• _TASK PROMPT_: Lines to return, exactly: from the line with "kettle: none [203,186,309,318]" to the line with "bowl: present [387,374,488,433]" in the entries below, both included.

• _DATA SUPPLIED_:
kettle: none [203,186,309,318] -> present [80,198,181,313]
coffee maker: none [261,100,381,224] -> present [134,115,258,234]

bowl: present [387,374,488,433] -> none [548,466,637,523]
* * *
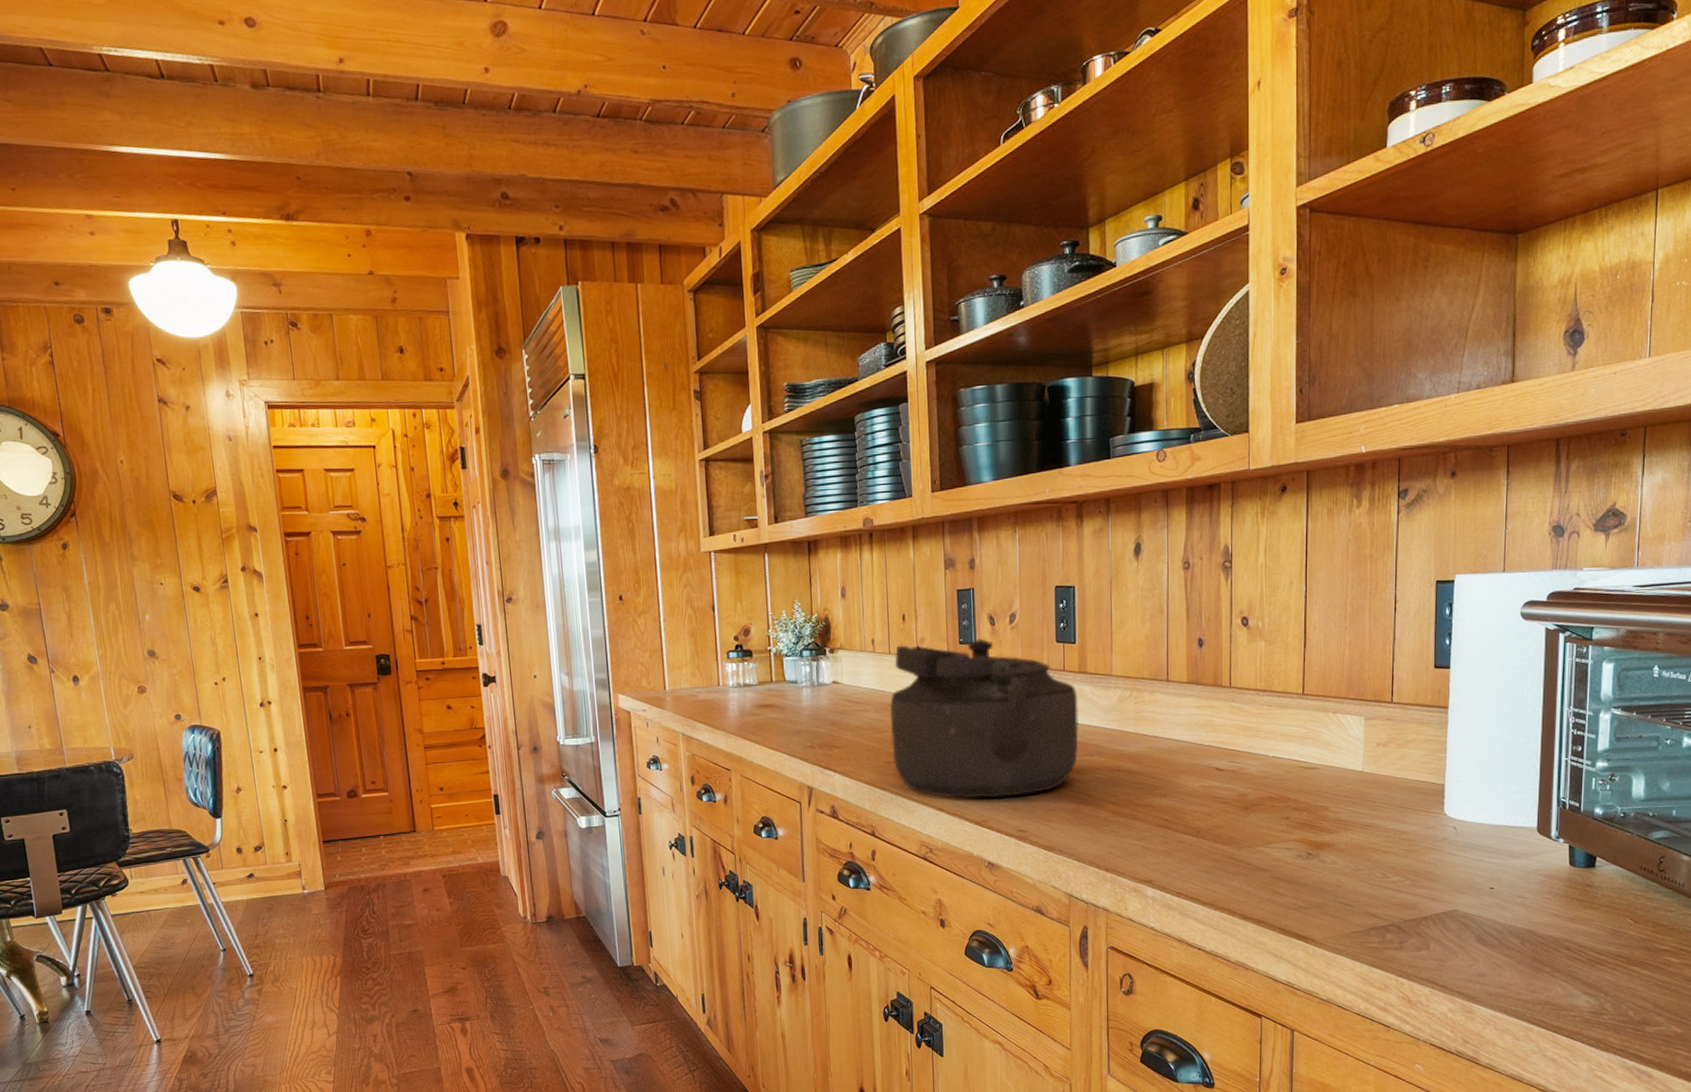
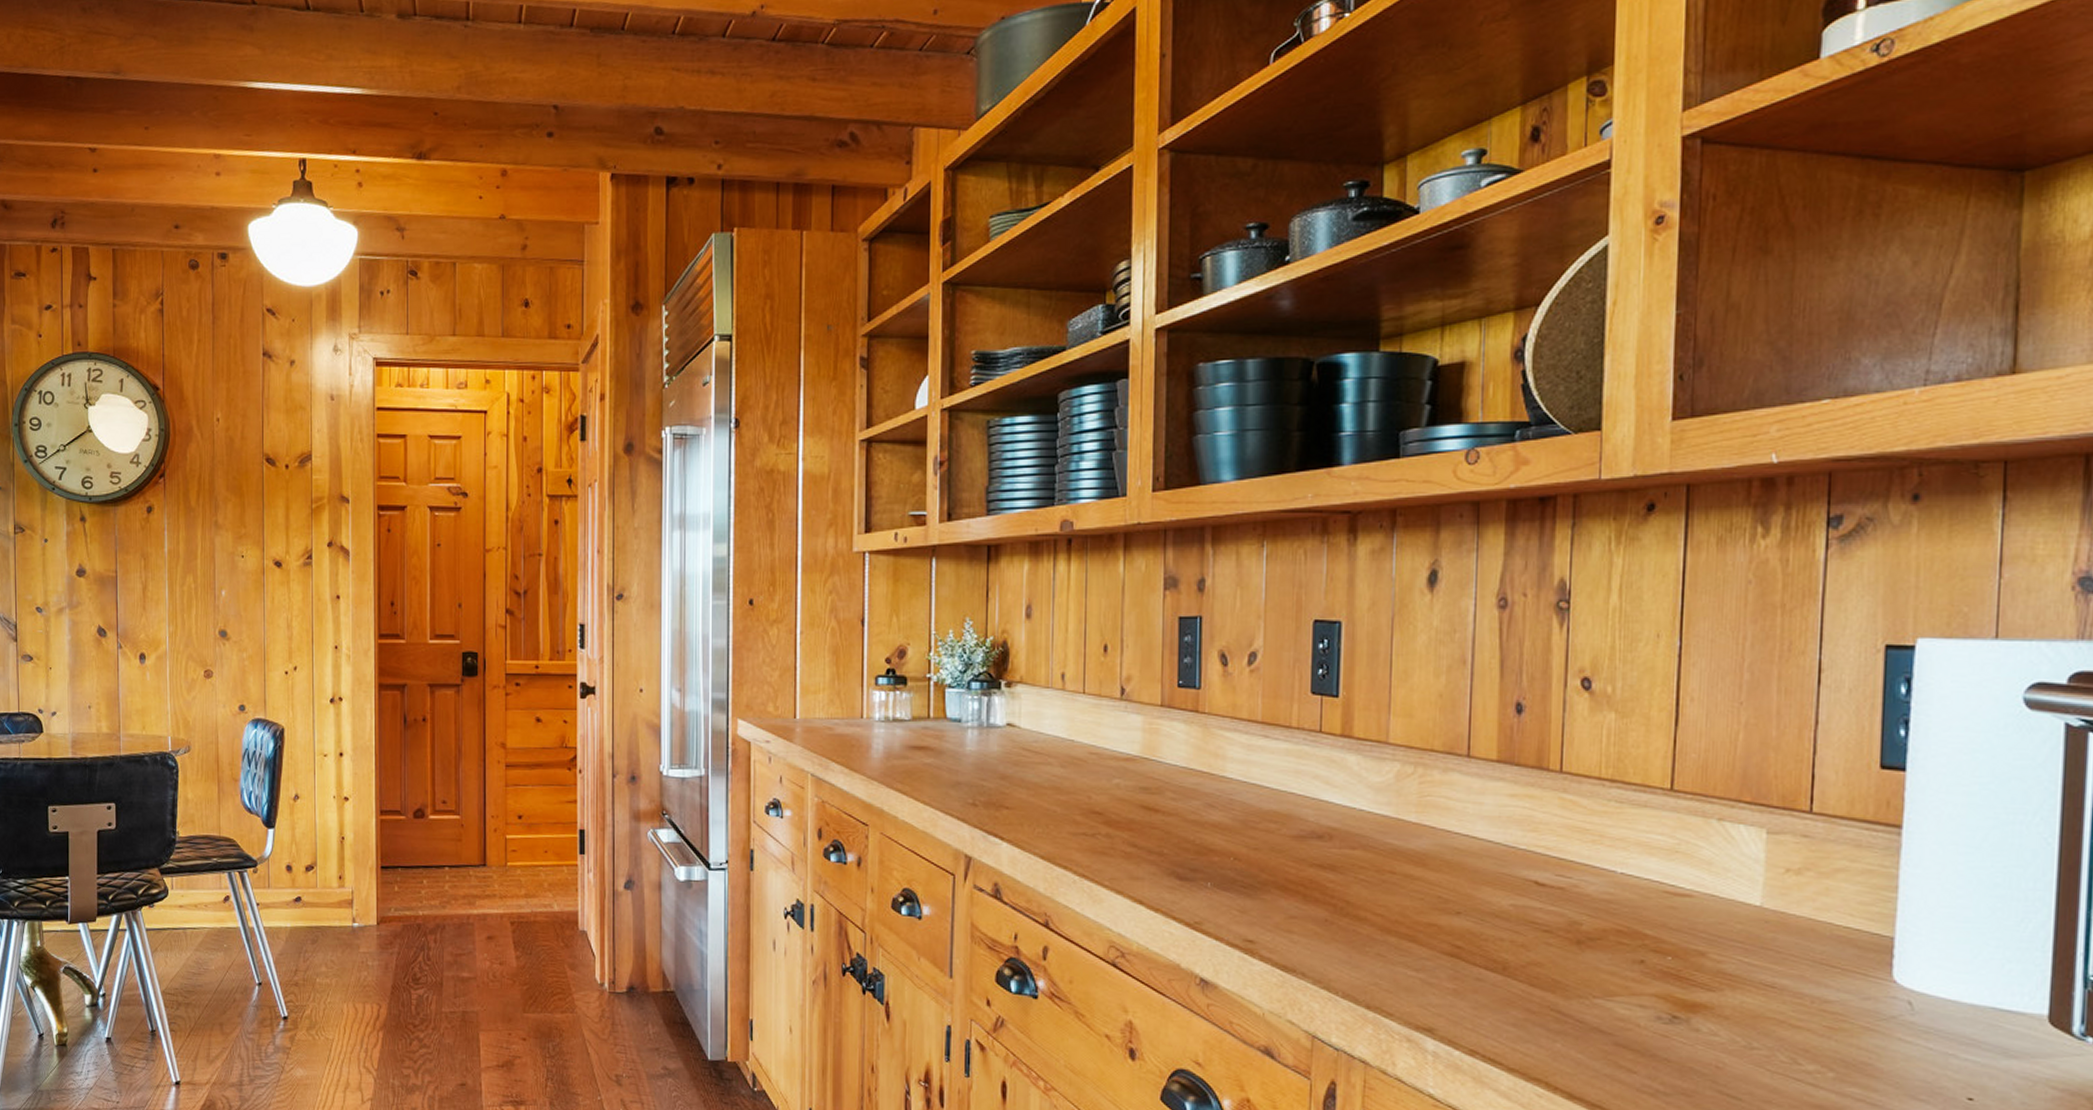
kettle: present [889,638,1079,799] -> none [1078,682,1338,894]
* * *
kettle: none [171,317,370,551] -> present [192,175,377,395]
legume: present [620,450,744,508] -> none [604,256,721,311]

• _EXERCISE RESULT_:
kettle: none [203,186,309,318] -> present [80,198,181,313]
coffee maker: none [261,100,381,224] -> present [134,115,258,234]

bowl: present [387,374,488,433] -> none [548,466,637,523]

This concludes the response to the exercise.